白石和彌監督の初期作にして、一番好きな作品。「死刑にいたる病」より数倍怖いし面白いです。
まず、ピエール瀧×リリーフランキー×山田孝之という、クセ強俳優3人の化学反応が素晴らしい。彼らが作り出すあまりに凶悪な世界観。それは映画で味合うのはいいけど、現実では絶対ご勘弁。
まず、ピエール瀧。
彼が山田孝之を恫喝シーンがあまりに恐くて、リアルに背筋が固まるほど。なんか顔面とか体格とか醸し出す雰囲気とかがガチなんだよね。薬打つシーンとかもやけにリアルだったから、捕まった時は「あぁ、そうゆうことね」と驚きというより納得が勝ちましたね。
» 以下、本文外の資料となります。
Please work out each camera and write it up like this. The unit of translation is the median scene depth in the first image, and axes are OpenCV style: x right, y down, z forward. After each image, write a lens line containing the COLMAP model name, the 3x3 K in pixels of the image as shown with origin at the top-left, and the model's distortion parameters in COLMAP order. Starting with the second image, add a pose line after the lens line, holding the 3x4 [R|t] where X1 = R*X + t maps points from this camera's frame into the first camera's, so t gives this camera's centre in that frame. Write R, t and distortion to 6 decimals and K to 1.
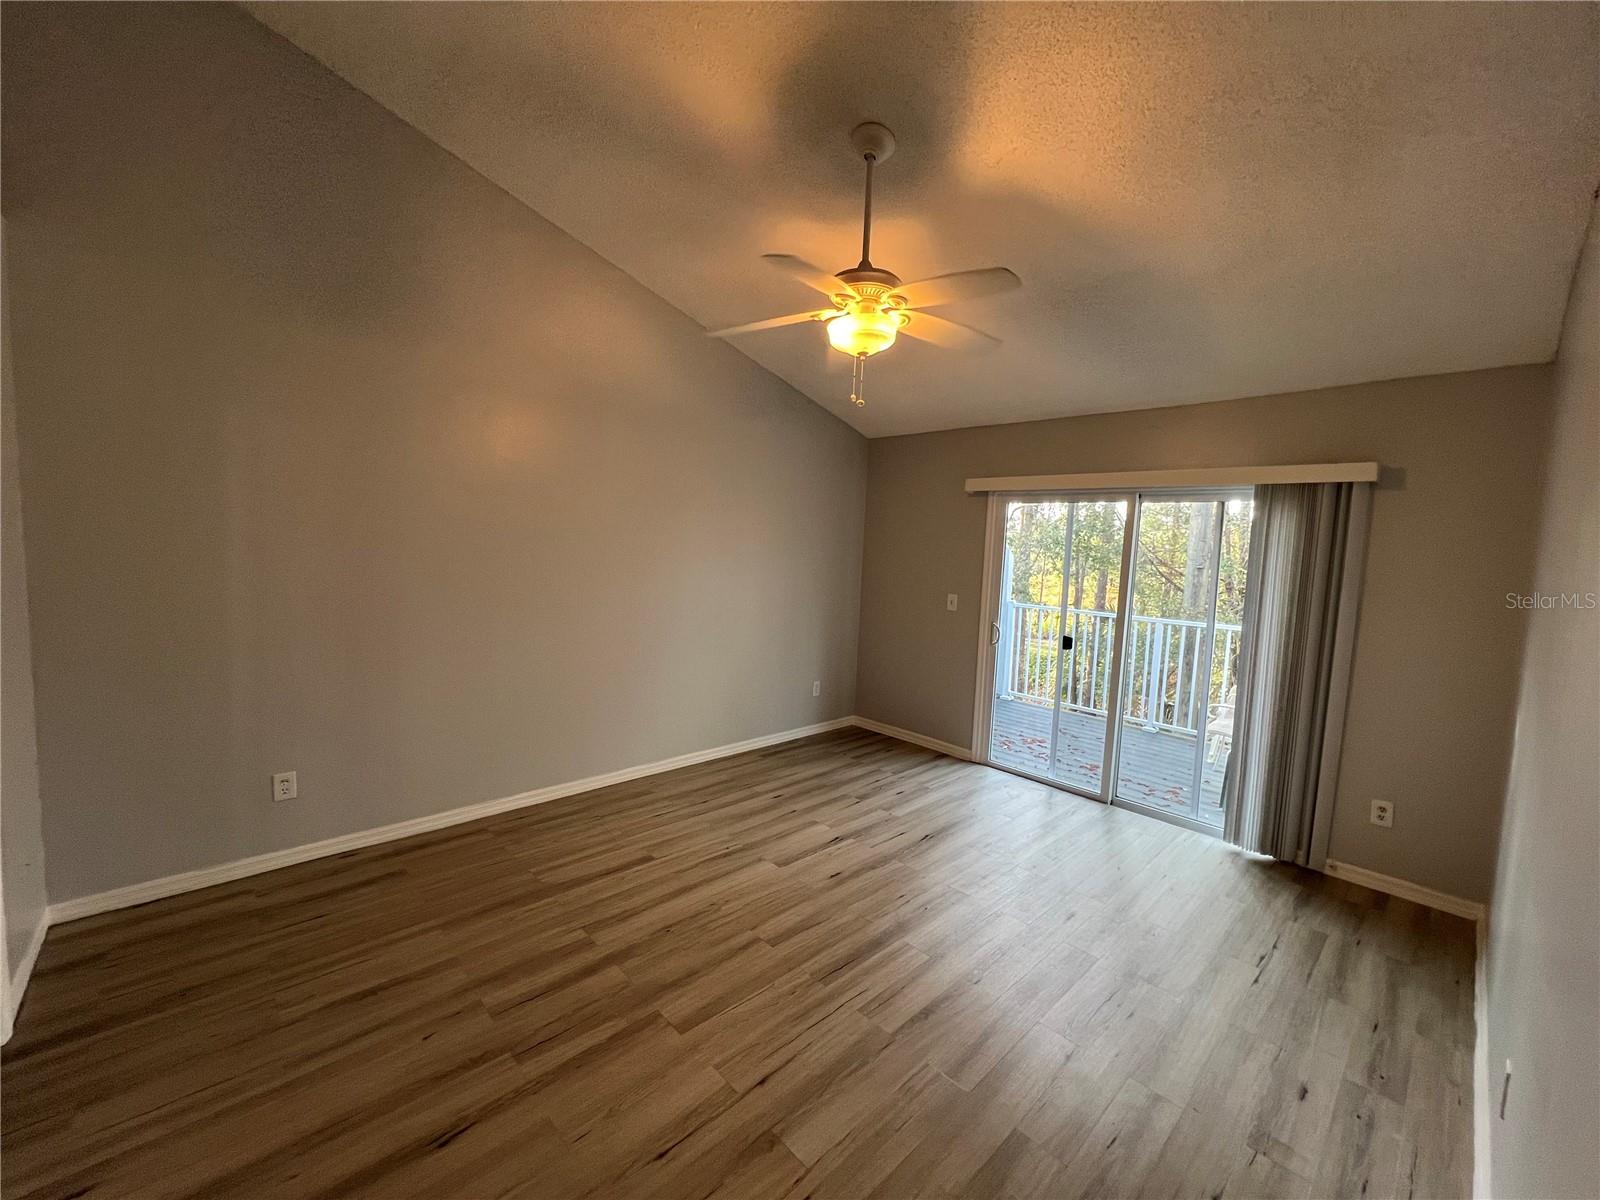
lens RADIAL K [[640.6, 0, 792.6], [0, 640.6, 602.3], [0, 0, 1]] dist [-0.002773, 0.000523]
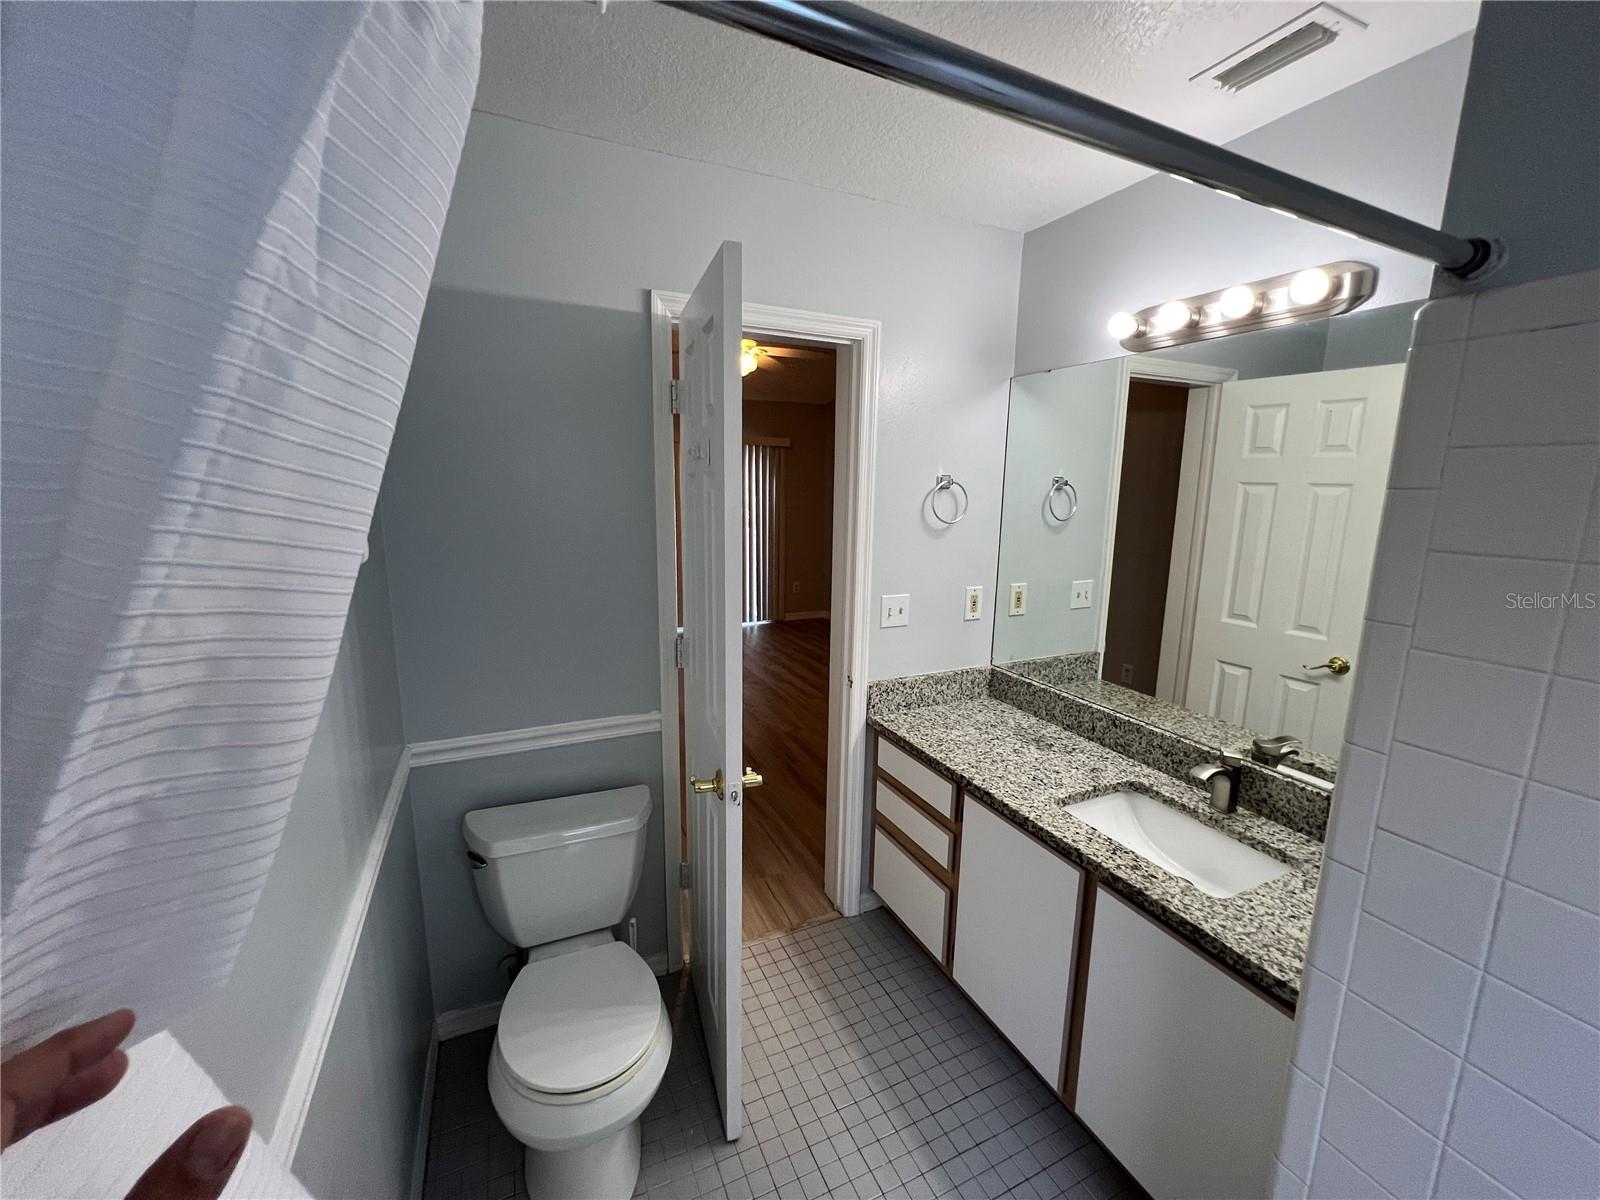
lens RADIAL K [[640.6, 0, 792.6], [0, 640.6, 602.3], [0, 0, 1]] dist [-0.002773, 0.000523]
pose [[0.307389, -0.209508, 0.928234, -1.125533], [0.083103, 0.977645, 0.193140, -0.070015], [-0.947948, 0.017770, 0.317928, 0.206094]]
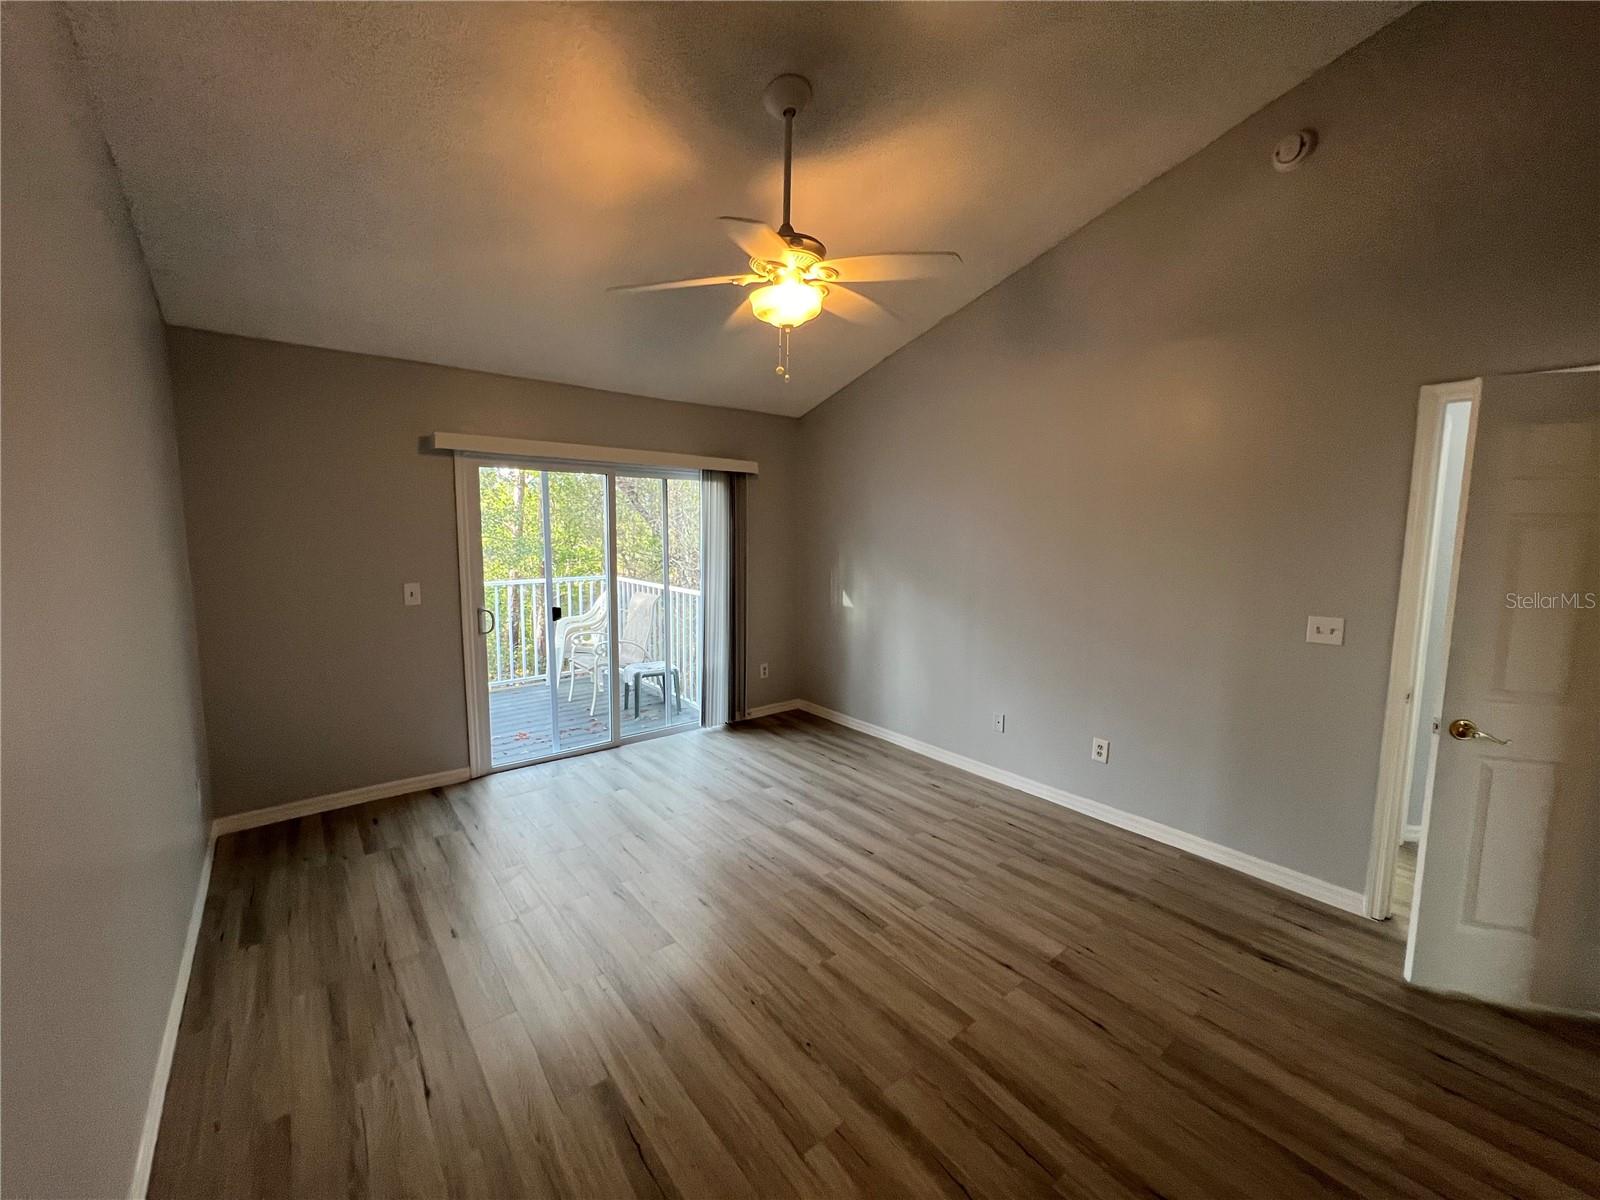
lens RADIAL K [[640.6, 0, 792.6], [0, 640.6, 602.3], [0, 0, 1]] dist [-0.002773, 0.000523]
pose [[0.070944, -0.162316, 0.984185, -0.608878], [0.086279, 0.983972, 0.156061, -0.091175], [-0.993742, 0.073843, 0.083812, 0.645727]]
リリーフランキーの演技もヤバい。先生って呼ばれるのにピッタリな風体だし、陰湿でいや〜な奴を見事に体現している。
しかも、リリーフランキーはこの時、是枝監督の「そして、父になる」と並行しての撮影だったらしいから驚き。本人も変な感じだったとは言っていたけど、一体どんな精神状態で撮っていたんだろうと思う。どちらの作品も素晴らしい演技を魅せているだけに、リリーフランキーの役作りとか人間性に興味が湧いてしまう。
そして、山田孝之も良かった。派手なキャラが得意なイメージだけど、こういった抑えた演技も上手いんだよな〜。
今作はとにかくみんな悪人になりきっていて、ヤバい奴らの演技合戦って感じで、見応えがあります。
実話がベースだからか生々しくてかなり胸糞なシーンも多いんだけど、淡々とそんな出来事を描いていく感じ、個人的には大好物です。
構成も少し捻ってあって、オープニングでいきなりピエール瀧は捕まるので、どんな風に彼が堕ちて捕まるに至るのか、その逆算的なストーリー展開も良かったです。
好きなシーン(倫理的に好きなシーンと言うには憚れるが)は、おじいちゃんにアルコール度数の高い酒を飲ませて殺そうとするシーン。
同じ人間だとは思えない所業。
同じ人間だからこそ分かる気持ち。
初見時は、心がグチャグチャになりましたね。今まで観てきた映画でもトップクラスに胸糞なシーンでした。
今作は、そんなシーンが程度は違えど割とあるわけで、見る人を確実に選ぶ作品ではあるが、凶悪的な演技が見れる作品としては一見の価値があるかと。
あとは、人間の持つ「悪」について考えさせられる。
人間って本質的に「悪」を飼っていて、それが暴れるか暴れないかは、その人の性質や環境次第なのかな、と。
だから、自分の「悪」が暴走し、「悪」に染まり、いつの間にか「凶悪」になってしまっている、そんなこともあるんだろうな。
ラストは、画面外で安心安全な領域で映画を楽しんでいる自分自身も、「凶悪」なんだとハッとさせられました。